Сам Стасов в статье, посвященной XXV выставке, выставке юбилейной —

Товариществу передвижников
25 лет, — впервые в своей критической деятельности вынужден дать работам своих друзей поистине уничтожающую оценку. Выступая против религиозной тематики картин Мясоедова («Искушение»), Ярошенко («Иуда»), против жанров В. Маковского и ряда других крупных художников и их произведений, Стасов говорит, по сути дела, о вырождении еще недавно великого и могучего движения. С горечью ставя вопрос о том, «спета ли песенка» передвижников, он не решается дать на него ответ.

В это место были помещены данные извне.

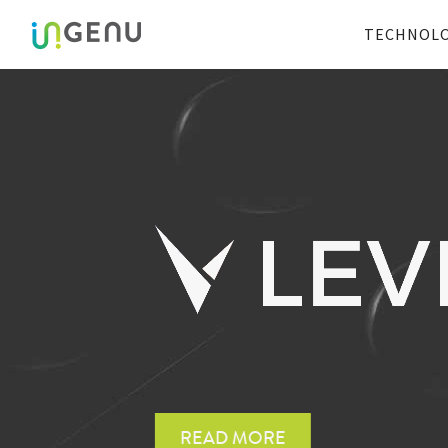
TECHNOL
Faster IoT developmen
READ MORE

Даже Репина одни за другой постигали неудачи: он показывает то «Николая Мирликийского» (1889), то «Иди за мною, сатано» (1901), Зрительский интерес вызывали теперь работы нового поколения мастеров. Это такие могучие таланты, как выросшие в среде передвижников В. А. Серов, И. И. Левитан, М. В. Нестеров. Центр русской живописи постепенно перемещался в Москву. В 1896 году там образовалось

«Московское общество художников»
..

Но если объединение передвижников отмечено чертами кризиса в этот период, а другие традиционные выставки потеряли авторитет, не создалась ли ситуация, благоприятная для организации нового объединения художников и в Петербурге? Возникала опасность, что оно будет строить свою работу на принципах, противоположных идейному реализму, который еще так недавно отстаивался его предшественниками.

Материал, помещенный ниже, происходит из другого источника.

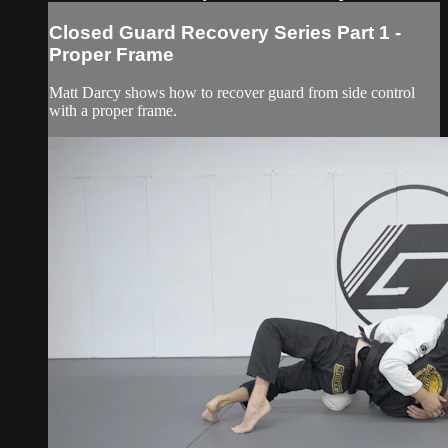
Closed Guard Recovery Series Part 1 -
Proper Frame
Matt Darcy shows how to recover guard from side control
with a proper frame.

Мог ли Бенуа послать свои «Последние прогулки Людовика XIV» на очередную выставку передвижников? Вряд ли, и не только потому, что там избегали акварелистов и не очень ценили иллюстрационную графику. Весь замысел серии противоречил идеям и принципам, которые проповедовало Товарищество. К тому же художники, управлявшие тогда его делами, и прежде всего Г. Г. Мясоедов, всячески противодействовали появлению в своей среде молодых экспонентов. Поэтому Бенуа решил отправить «Прогулки» на выставку вновь создававшейся группы, которую возглавил его брат Альберт, порвавший с

Русским обществом акварелистов
. Там же собирались выставляться все члены кружка. Но получилось по-иному.

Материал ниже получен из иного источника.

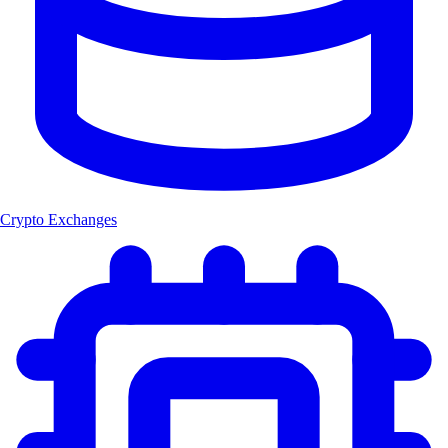
Crypto Exchanges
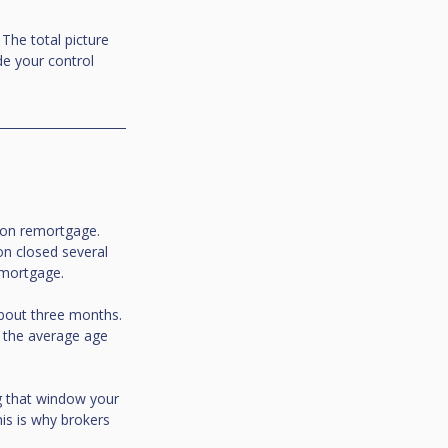
The total picture 
de your control 
ion remortgage. 
on closed several 
emortgage.
about three months. 
 the average age 
ng that window your 
is is why brokers 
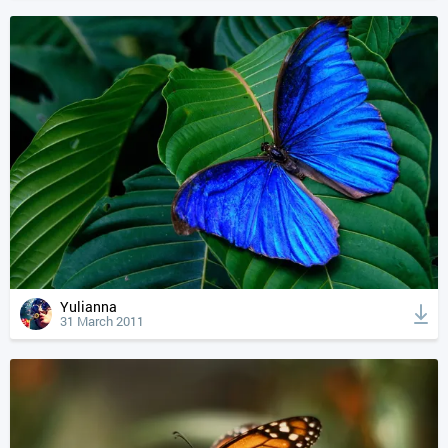
Yulianna
31 March 2011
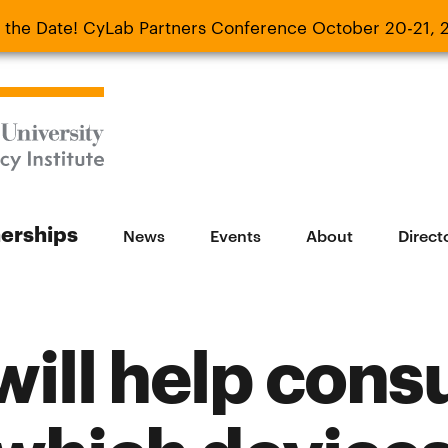
 the Date! CyLab Partners Conference October 20-21, 
 Date! CyLab Partners Conference October 20-
nerships
News
Events
About
Direct
 will help con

Еще в 1896 году Бенуа впервые встретился с художниками москвичами: он организовывал тогда русский отдел на Международной выставке в Мюнхенском Хрустальном дворце. Свои работы согласились дать только И. И. Левитан, А. М. Васнецов и В. В. Переплетчиков. М. В. Нестеров, К. А. Коровин и особенно В. А. Серов отнеслись к Бенуа с недоверием. (Русский отдел так и не был создан; с тех пор Бенуа уверовал в свою бездарность в качестве организатора выставок.) Зато через год, когда Серов снова приехал в Петербург — на выставку английских, шотландских и немецких акварелистов, устроенную Дягилевым в

Академии художеств
, произошло столь же внезапное, как и быстрое его сближение с кружком. На выставке экспонировались модные, но не очень интересные мастера. Однако организована она была превосходно; это не могло не подкупить Серова. А вскоре участники кружка подружились также с Левитаном, К. Коровиным, Нестеровым, А. Васнецовым и Переплётчиковым. Возникла идея совместных выступлений. С одной стороны, молодые москвичи испытывали горькую неудовлетворенность постановкой дела на передвижных выставках. С другой, критика часто не ценила их по достоинству. К примеру, в «Истории искусства» П. П. Гнедича, третий том которой вышел в 1897 году, им уделялось лишь несколько фраз, к тому же отчество Серова было искажено. Картины Левитана покупали редко. Не случайно Нестеров называет Серова, Левитана, К. Коровина и себя «пасынками передвижников».